An Oregon district attorney's office set out two years ago to prosecute David Simmons for having sex the year before with his girlfriend, then 14, while he was 17. A grand jury in Jefferson County refused to indict Simmons, but the prosecutor acted exactly like the indictment had gone through, and no one, even Simmons, noticed the mistake. Only when Simmons agreed to plead guilty in exchange for a 30-day sentence in October 2006 did the news finally reach the foreman of the grand jury that had "no-billed" Simmons, and the foreman's complaint caused the judge to dismiss the conviction. However, in December 2008, prosecutors in neighboring Lane County charged Simmons anew for that 2005 tryst, claiming that "double jeopardy" does not apply because the Jefferson County case never legally happened (in that Simmons was never really indicted).

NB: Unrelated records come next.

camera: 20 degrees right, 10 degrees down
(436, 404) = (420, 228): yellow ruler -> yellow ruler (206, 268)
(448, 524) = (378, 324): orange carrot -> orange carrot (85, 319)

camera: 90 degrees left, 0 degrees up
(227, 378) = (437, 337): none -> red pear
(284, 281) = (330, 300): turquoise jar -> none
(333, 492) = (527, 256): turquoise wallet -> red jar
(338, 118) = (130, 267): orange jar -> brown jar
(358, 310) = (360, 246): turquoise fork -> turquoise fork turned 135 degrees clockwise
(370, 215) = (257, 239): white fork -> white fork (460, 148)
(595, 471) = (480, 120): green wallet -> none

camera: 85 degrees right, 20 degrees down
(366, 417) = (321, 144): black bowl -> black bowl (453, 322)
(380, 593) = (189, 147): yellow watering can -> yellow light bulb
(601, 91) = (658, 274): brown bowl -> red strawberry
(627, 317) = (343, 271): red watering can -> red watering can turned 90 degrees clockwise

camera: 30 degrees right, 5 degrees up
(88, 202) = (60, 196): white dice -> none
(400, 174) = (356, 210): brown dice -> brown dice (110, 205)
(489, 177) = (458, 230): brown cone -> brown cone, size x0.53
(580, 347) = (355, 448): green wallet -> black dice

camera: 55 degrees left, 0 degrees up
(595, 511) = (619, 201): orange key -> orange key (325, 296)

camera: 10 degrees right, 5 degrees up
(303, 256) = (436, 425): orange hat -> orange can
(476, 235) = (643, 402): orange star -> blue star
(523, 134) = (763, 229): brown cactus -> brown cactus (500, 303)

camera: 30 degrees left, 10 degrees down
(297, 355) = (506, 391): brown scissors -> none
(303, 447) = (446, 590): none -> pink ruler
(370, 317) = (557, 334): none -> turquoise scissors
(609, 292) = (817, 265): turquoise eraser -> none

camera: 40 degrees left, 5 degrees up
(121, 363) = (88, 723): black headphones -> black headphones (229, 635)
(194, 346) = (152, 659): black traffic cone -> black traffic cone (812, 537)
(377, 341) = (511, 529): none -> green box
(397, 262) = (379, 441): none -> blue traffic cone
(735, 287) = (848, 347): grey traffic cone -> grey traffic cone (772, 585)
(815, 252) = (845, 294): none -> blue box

Hysterectomies by ordinary surgery can take hours to perform, several days' recovery and six weeks off from work, largely from the trauma of cutting open the abdomen, but recent advances in laparoscopy have reduced the burdens dramatically because the four required incisions are each only about one-eighth of an inch long. The Chicago Sun-Times reported in December that one of the leading practitioners, Dr. Richard Demir of South Barrington, Ill., had recently been recognized by the Guinness Book of World Records for having removed a 7-pound uterus via laparoscopy (by cutting the organ into smaller pieces and pulling each out through the tiny incisions).